[Exercise brief] Find the line with "X34640000Y-21527064D01*" in the entries below. Repeat it, every following line, and the line with "X26640000Y-37527064D01*", exactly and with nothing added.

[Design files in text formats]
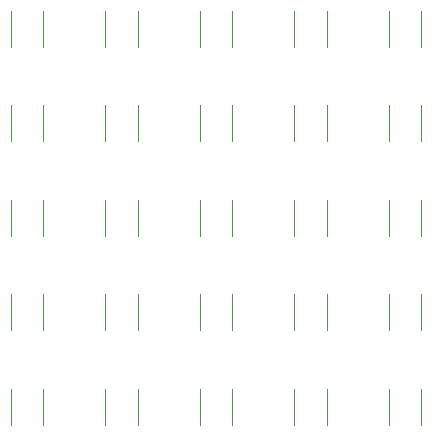
<source format=gbr>
%TF.GenerationSoftware,KiCad,Pcbnew,(6.0.1)*%
%TF.CreationDate,2022-11-17T20:37:07-05:00*%
%TF.ProjectId,ThermixelGrid,54686572-6d69-4786-956c-477269642e6b,rev?*%
%TF.SameCoordinates,Original*%
%TF.FileFunction,Legend,Top*%
%TF.FilePolarity,Positive*%
%FSLAX46Y46*%
G04 Gerber Fmt 4.6, Leading zero omitted, Abs format (unit mm)*
G04 Created by KiCad (PCBNEW (6.0.1)) date 2022-11-17 20:37:07*
%MOMM*%
%LPD*%
G01*
G04 APERTURE LIST*
%ADD10C,0.120000*%
G04 APERTURE END LIST*
D10*
%TO.C,R1*%
X2640000Y-2472936D02*
X2640000Y-5527064D01*
X5360000Y-2472936D02*
X5360000Y-5527064D01*
%TO.C,R2*%
X10640000Y-2472936D02*
X10640000Y-5527064D01*
X13360000Y-2472936D02*
X13360000Y-5527064D01*
%TO.C,R3*%
X21360000Y-2472936D02*
X21360000Y-5527064D01*
X18640000Y-2472936D02*
X18640000Y-5527064D01*
%TO.C,R4*%
X29360000Y-2472936D02*
X29360000Y-5527064D01*
X26640000Y-2472936D02*
X26640000Y-5527064D01*
%TO.C,R5*%
X37360000Y-2472936D02*
X37360000Y-5527064D01*
X34640000Y-2472936D02*
X34640000Y-5527064D01*
%TO.C,R6*%
X5360000Y-10472936D02*
X5360000Y-13527064D01*
X2640000Y-10472936D02*
X2640000Y-13527064D01*
%TO.C,R7*%
X13360000Y-10472936D02*
X13360000Y-13527064D01*
X10640000Y-10472936D02*
X10640000Y-13527064D01*
%TO.C,R8*%
X21360000Y-10472936D02*
X21360000Y-13527064D01*
X18640000Y-10472936D02*
X18640000Y-13527064D01*
%TO.C,R9*%
X26640000Y-10472936D02*
X26640000Y-13527064D01*
X29360000Y-10472936D02*
X29360000Y-13527064D01*
%TO.C,R10*%
X37360000Y-10472936D02*
X37360000Y-13527064D01*
X34640000Y-10472936D02*
X34640000Y-13527064D01*
%TO.C,R11*%
X5360000Y-18472936D02*
X5360000Y-21527064D01*
X2640000Y-18472936D02*
X2640000Y-21527064D01*
%TO.C,R12*%
X10640000Y-18472936D02*
X10640000Y-21527064D01*
X13360000Y-18472936D02*
X13360000Y-21527064D01*
%TO.C,R13*%
X18640000Y-18472936D02*
X18640000Y-21527064D01*
X21360000Y-18472936D02*
X21360000Y-21527064D01*
%TO.C,R14*%
X29360000Y-18472936D02*
X29360000Y-21527064D01*
X26640000Y-18472936D02*
X26640000Y-21527064D01*
%TO.C,R15*%
X34640000Y-18472936D02*
X34640000Y-21527064D01*
X37360000Y-18472936D02*
X37360000Y-21527064D01*
%TO.C,R16*%
X5360000Y-26472936D02*
X5360000Y-29527064D01*
X2640000Y-26472936D02*
X2640000Y-29527064D01*
%TO.C,R17*%
X10640000Y-26472936D02*
X10640000Y-29527064D01*
X13360000Y-26472936D02*
X13360000Y-29527064D01*
%TO.C,R18*%
X21360000Y-26472936D02*
X21360000Y-29527064D01*
X18640000Y-26472936D02*
X18640000Y-29527064D01*
%TO.C,R19*%
X29360000Y-26472936D02*
X29360000Y-29527064D01*
X26640000Y-26472936D02*
X26640000Y-29527064D01*
%TO.C,R20*%
X34640000Y-26472936D02*
X34640000Y-29527064D01*
X37360000Y-26472936D02*
X37360000Y-29527064D01*
%TO.C,R21*%
X2640000Y-34472936D02*
X2640000Y-37527064D01*
X5360000Y-34472936D02*
X5360000Y-37527064D01*
%TO.C,R22*%
X10640000Y-34472936D02*
X10640000Y-37527064D01*
X13360000Y-34472936D02*
X13360000Y-37527064D01*
%TO.C,R23*%
X21360000Y-34472936D02*
X21360000Y-37527064D01*
X18640000Y-34472936D02*
X18640000Y-37527064D01*
%TO.C,R24*%
X26640000Y-34472936D02*
X26640000Y-37527064D01*
X29360000Y-34472936D02*
X29360000Y-37527064D01*
%TO.C,R25*%
X34640000Y-34472936D02*
X34640000Y-37527064D01*
X37360000Y-34472936D02*
X37360000Y-37527064D01*
%TD*%
M02*

</source>
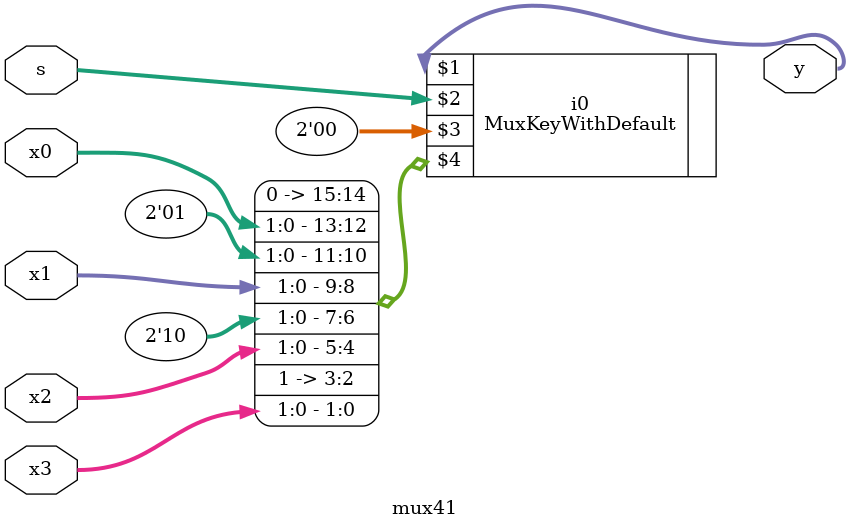
<source format=v>
module mux41(x0,x1,x2,x3,s,y);
  input  [1:0] x0;
  input  [1:0] x1;
  input  [1:0] x2;
  input  [1:0] x3;

  input  [1:0] s;
  output [1:0] y;
  MuxKeyWithDefault #(4, 2, 2) i0 (y, s, 2'b00, {
    2'b00, x0,
    2'b01, x1,
    2'b10, x2,
    2'b11, x3
  });
endmodule

</source>
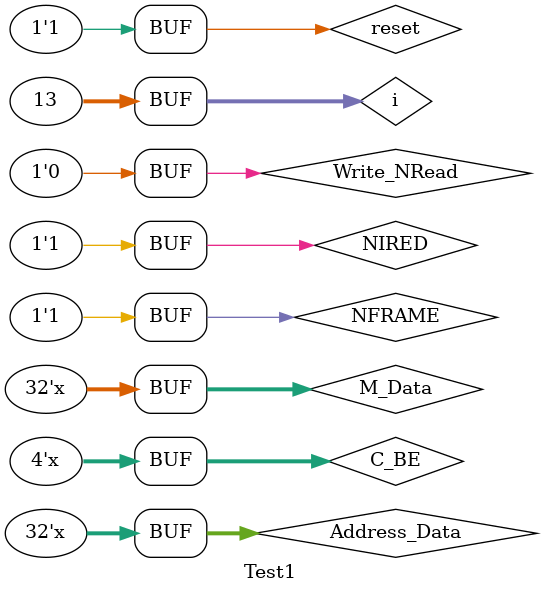
<source format=v>
`timescale 1ns / 1ns

module Test1;

	// Inputs
	reg NFRAME;
	reg NIRED;
	reg [3:0] C_BE;
	reg reset;

	// Outputs
	wire NTRED;
	wire NDEVSEL;
	wire stop;

	// Bidirs
	wire [31:0] Address_Data;
	
	//local control
	reg Write_NRead;
	reg [31:0]M_Data;

	// Instantiate the Unit Under Test (UUT)
	PCI_TARGET uut (
		.reset(reset),
		.clk(clk),
		.stop(stop),
		.Address_Data(Address_Data), 
		.NFRAME(NFRAME), 
		.NIRED(NIRED), 
		.C_BE(C_BE), 
		.NTRED(NTRED), 
		.NDEVSEL(NDEVSEL)
	);
	// Clock instance
	clock clock (clk);
	assign Address_Data = Write_NRead? M_Data :32'bz;
	integer i;
	initial begin 
		NFRAME = 1;
		NIRED = 1;
		C_BE = 0;
		Write_NRead = 0;
		C_BE = 4'bzzzz;
		M_Data = 32'bz;
		reset = 1;
		#40
		// Wait 100 ns for global reset to finish
		//#400;

		reset = 0;
		
		#40
		reset = 1;
		
		// Write command
		#80
		Write_NRead = 1;
		NFRAME = 0;
		C_BE = 4'b0111;
		M_Data = 32'd4294967284;
	
		//1
		#40						
		NIRED = 0;
		M_Data = 32'hffffaaaa;
		C_BE = 4'b0011; 

		//2
		#80
		M_Data = 32'hfff11111;
		C_BE = 4'b1010;
	
		
		for(i = 0; i< 30; i=i+1)
		begin
		if(i == 15)
		begin
		#40;
		end
			#40
			M_Data = M_Data + 20;
			C_BE = C_BE + 2;
		end

	
		#40
		NFRAME = 1;
		C_BE = 4'b1011;
		M_Data = 32'h11111111;

		//the end
		#40
		Write_NRead = 0;
		NIRED = 1;
		C_BE = 4'bzzzz;
		M_Data = 32'bz;
		
		
	

// read 2 byte
		#120
		NFRAME = 0;
		M_Data = 32'd4294967284;
		C_BE = 4'b0110;
		Write_NRead = 1;
		
		#40
		Write_NRead = 0;
		NIRED = 0;
		C_BE = C_BE + 2;
		
		#80
		C_BE = C_BE + 2;
		NFRAME = 1;
		#40
		NIRED = 1;
		C_BE = 4'bzzzz;
		M_Data = 32'bz;

// read 3 to 12
		#160
		NFRAME = 0;
		M_Data = 32'd4294967284;
		C_BE = 4'b0110;
		Write_NRead = 1;
		
		#40
		Write_NRead = 0;
		NIRED = 0;
		C_BE = C_BE + 2;
		
		#80
		C_BE = C_BE + 2;
		#40
		C_BE = 4'b0001;
		#40
		C_BE = 4'b0010;
		#40
		C_BE = 4'b0011;
		#40
		C_BE = 4'b0111;
		#40
		C_BE = 4'b0110;
		#40
		C_BE = 4'b0101;
		NFRAME = 1;
		#40
		NIRED = 1;
		C_BE = 4'bzzzz;
		M_Data = 32'bz;
//read multiple
		#160
		NFRAME = 0;
		M_Data = 32'd4294967284;
		C_BE = 4'b1100;
		Write_NRead = 1;
		
		#40
		Write_NRead = 0;
		NIRED = 0;
		C_BE = C_BE + 2;
		
		#80
		C_BE = C_BE + 2;
	for(i=0;i<13;i=i+1) begin
		#40
		C_BE = C_BE + 2;
	end
		
		#40
		C_BE = 4'b0101;
		NFRAME = 1;
		#40
		NIRED = 1;
		C_BE = 4'bzzzz;
		M_Data = 32'bz;
		
	
	end
      
endmodule

</source>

[Response]
X34640000Y-21527064D01*
X37360000Y-18472936D02*
X37360000Y-21527064D01*
%TO.C,R16*%
X5360000Y-26472936D02*
X5360000Y-29527064D01*
X2640000Y-26472936D02*
X2640000Y-29527064D01*
%TO.C,R17*%
X10640000Y-26472936D02*
X10640000Y-29527064D01*
X13360000Y-26472936D02*
X13360000Y-29527064D01*
%TO.C,R18*%
X21360000Y-26472936D02*
X21360000Y-29527064D01*
X18640000Y-26472936D02*
X18640000Y-29527064D01*
%TO.C,R19*%
X29360000Y-26472936D02*
X29360000Y-29527064D01*
X26640000Y-26472936D02*
X26640000Y-29527064D01*
%TO.C,R20*%
X34640000Y-26472936D02*
X34640000Y-29527064D01*
X37360000Y-26472936D02*
X37360000Y-29527064D01*
%TO.C,R21*%
X2640000Y-34472936D02*
X2640000Y-37527064D01*
X5360000Y-34472936D02*
X5360000Y-37527064D01*
%TO.C,R22*%
X10640000Y-34472936D02*
X10640000Y-37527064D01*
X13360000Y-34472936D02*
X13360000Y-37527064D01*
%TO.C,R23*%
X21360000Y-34472936D02*
X21360000Y-37527064D01*
X18640000Y-34472936D02*
X18640000Y-37527064D01*
%TO.C,R24*%
X26640000Y-34472936D02*
X26640000Y-37527064D01*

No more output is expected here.